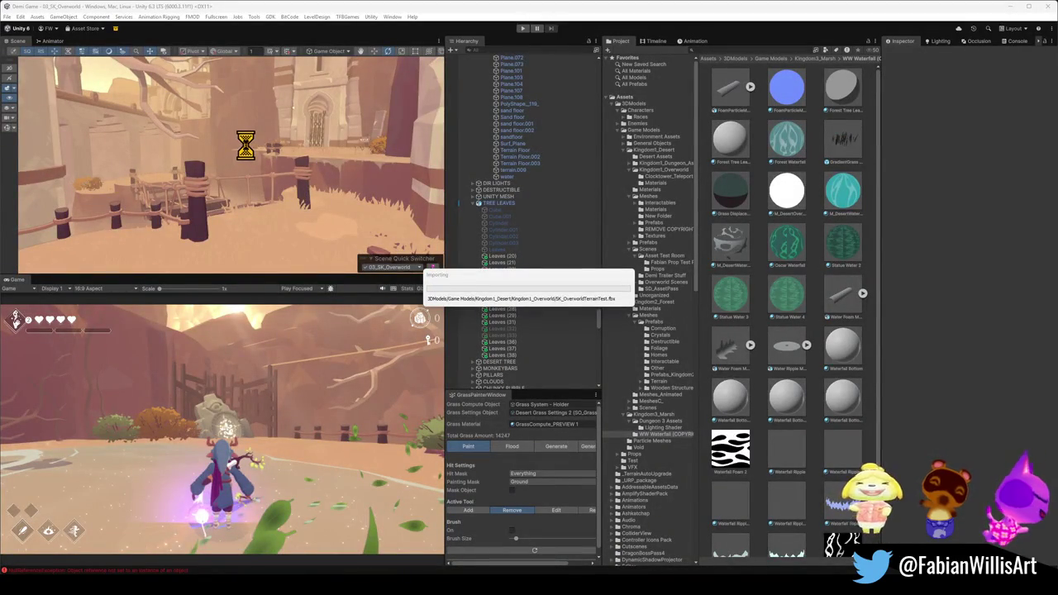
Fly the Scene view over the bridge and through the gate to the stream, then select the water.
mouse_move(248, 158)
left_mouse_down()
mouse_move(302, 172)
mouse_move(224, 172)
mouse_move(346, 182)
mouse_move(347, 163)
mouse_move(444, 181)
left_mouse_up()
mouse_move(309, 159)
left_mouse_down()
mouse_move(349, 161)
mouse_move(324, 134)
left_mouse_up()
====================
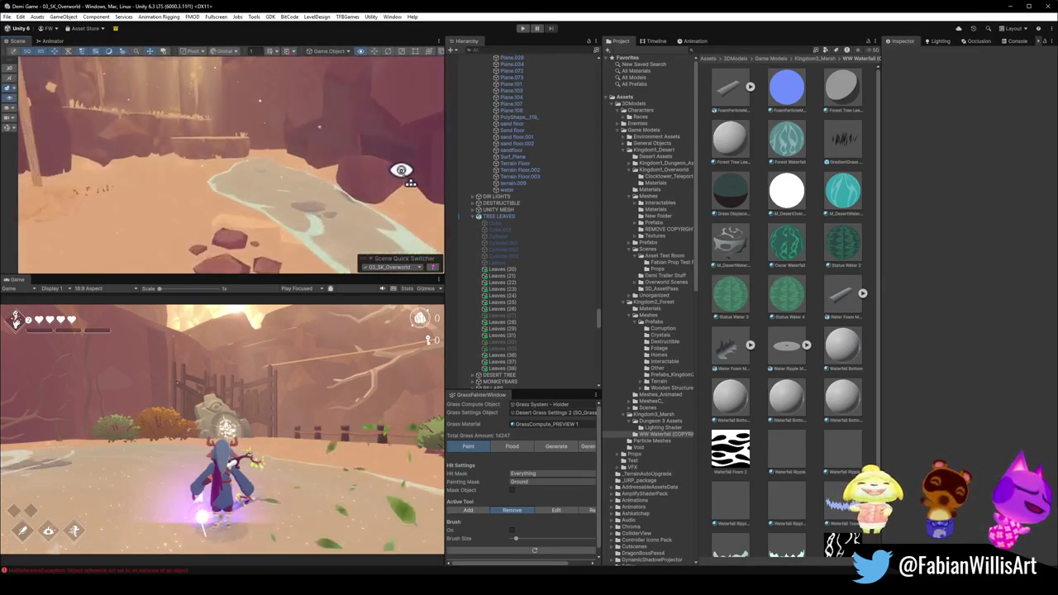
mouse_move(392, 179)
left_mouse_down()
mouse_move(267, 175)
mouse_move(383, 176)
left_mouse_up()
====================
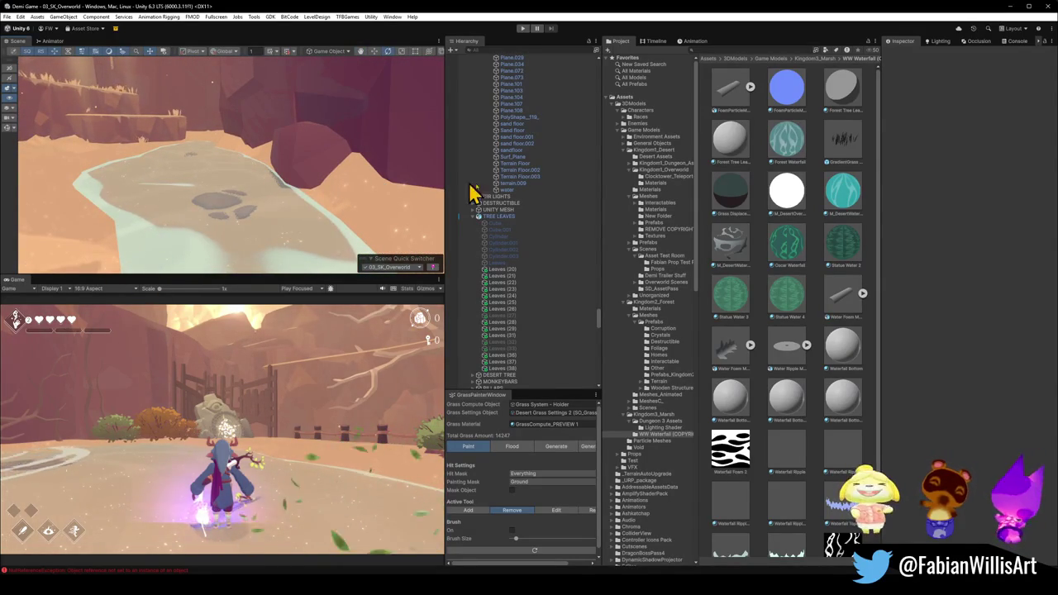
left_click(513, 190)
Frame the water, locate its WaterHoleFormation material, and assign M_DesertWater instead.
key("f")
====================
All lines in the listing above with the string "water" should be returned.

EXPECTED ANSWER:
Fly the Scene view over the bridge and through the gate to the stream, then select the water.
Frame the water, locate its WaterHoleFormation material, and assign M_DesertWater instead.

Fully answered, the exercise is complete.